English spelling in the Elizabethan period was especially unstable because of the influx of foreign influences, driven by advances in scholarship and science, plus higher levels of trade. More than 10,000 words were added from Latin, Greek, French, Italian and Spanish. Indeed the first dictionaries were listings of foreign terms. Shakespeare had a vocabulary of about 15,000 words, including lewdster, moldwarp, giglet and porpentine. Many of the first usages of words are traced to Shakespearean plays.

It was not until the appearance of English dictionaries, beginning with Samuel Johnson's A Dictionary of the English Language in 1755, that spelling "rules" began to be formalised. Ever since, those "rules" have been anything but. They have mostly demonstrated just what a complex mix of influences, even mess, the English language is. It has been a sponge that absorbed influences and words from everywhere.

Unlike phonetic languages, where the spelling matches the sound, English words routinely have the same spelling for different sounds, such as "height" and "weight". Or they have different spellings for the same sound, such as "fair" and "pear". Such details did not trouble the Elizabethans, however. They had little interest in being consistent anyway.

Cycle forward 400 years to year 9 NAPLAN. In online sample tests, 25 of the 50 questions relate to spelling. It is a fair bet that Shakespeare would have done very poorly on these. He would probably not even have understood why the questions were being asked.

He would have performed better in the section in which students are required to complete sentences, but his approach to punctuation would almost certainly have been considered substandard. He would have excelled in the grammar section, and easily identified metaphors, alliteration, similes and rhymes. But overall he would either have failed or scored a very poor mark.

How can this be? Surely the Bard was passably literate. For example, he was capable of soaring metaphors: "All the world's a stage, and all the men and women merely players." That has to be worth at least a B minus. He was reasonably well informed about rhetorical tropes, such as synecdoche, metonymy, hendiadys or anaphora. That must tick a few capability boxes.

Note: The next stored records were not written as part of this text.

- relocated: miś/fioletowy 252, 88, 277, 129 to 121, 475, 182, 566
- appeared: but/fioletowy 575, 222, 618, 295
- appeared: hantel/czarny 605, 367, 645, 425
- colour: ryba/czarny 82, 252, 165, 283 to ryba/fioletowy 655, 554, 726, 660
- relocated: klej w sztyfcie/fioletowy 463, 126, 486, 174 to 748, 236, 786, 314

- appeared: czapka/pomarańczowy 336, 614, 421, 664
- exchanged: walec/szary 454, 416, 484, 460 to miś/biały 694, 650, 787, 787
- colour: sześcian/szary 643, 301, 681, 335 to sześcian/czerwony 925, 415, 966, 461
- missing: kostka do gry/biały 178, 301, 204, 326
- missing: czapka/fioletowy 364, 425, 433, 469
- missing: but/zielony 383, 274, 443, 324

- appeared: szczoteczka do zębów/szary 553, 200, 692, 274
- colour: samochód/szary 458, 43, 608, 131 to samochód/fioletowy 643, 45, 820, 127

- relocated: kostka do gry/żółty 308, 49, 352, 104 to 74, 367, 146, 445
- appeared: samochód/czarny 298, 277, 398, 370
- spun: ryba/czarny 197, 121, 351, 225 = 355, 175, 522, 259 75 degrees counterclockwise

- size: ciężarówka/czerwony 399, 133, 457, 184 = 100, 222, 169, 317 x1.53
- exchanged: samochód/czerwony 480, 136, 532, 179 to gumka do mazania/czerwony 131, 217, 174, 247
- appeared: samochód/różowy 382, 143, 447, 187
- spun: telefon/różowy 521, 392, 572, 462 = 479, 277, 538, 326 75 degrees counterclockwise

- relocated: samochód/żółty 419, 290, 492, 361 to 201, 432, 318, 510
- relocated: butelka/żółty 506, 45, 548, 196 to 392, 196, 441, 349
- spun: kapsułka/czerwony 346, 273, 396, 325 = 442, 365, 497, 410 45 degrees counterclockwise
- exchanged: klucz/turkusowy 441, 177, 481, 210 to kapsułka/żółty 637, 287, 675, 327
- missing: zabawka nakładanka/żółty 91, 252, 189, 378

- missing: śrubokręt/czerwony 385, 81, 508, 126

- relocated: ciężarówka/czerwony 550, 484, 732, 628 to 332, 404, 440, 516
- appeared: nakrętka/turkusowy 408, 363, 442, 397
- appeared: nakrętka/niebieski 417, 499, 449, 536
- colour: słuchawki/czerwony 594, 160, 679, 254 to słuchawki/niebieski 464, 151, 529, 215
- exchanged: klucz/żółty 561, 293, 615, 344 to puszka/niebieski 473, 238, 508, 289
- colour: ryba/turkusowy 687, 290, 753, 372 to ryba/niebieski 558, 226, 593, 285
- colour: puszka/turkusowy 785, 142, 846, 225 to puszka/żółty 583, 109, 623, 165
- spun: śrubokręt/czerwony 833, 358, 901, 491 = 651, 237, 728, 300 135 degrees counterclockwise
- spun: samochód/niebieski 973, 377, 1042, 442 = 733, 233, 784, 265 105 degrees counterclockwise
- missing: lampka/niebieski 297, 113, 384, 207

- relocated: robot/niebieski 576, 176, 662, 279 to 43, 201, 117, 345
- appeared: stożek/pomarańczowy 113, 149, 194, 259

He could do a fine line in achingly beautiful phrases, such as Ophelia's lament in Hamlet: "I hope all will be well. We must be patient; but I cannot choose but weep, to think they should lay him i' the cold ground." Has a nice ring to it, although I am not sure about the punctuation.

This heavy emphasis on spelling is, at one level, not unreasonable. English spelling is a bizarrely inconsistent code that children have to learn if they are to function effectively. It does not happen in phonetic languages. There would be no point having a Great Spelling Bee television show in Spain, for example.

But the suspicion is that focusing on spelling is also attractive because there is a right and wrong answer, which makes scoring easy. If this is so, then it is a misunderstanding of what literacy is. It rests on qualitative, usually comparative, approaches, not quantification and numerical measurement. Imagine, for example, claiming that Shakespeare is a 40 per cent better playwright than his contemporary Christopher Marlowe. What would this tell us? Nothing.

Yet if we showed that Shakespeare used metaphors in a number of different ways, while Marlowe's range was more limited, we would be learning something about the particulars of their art. That would be far harder to put into a NAPLAN test. But it would more meaningful.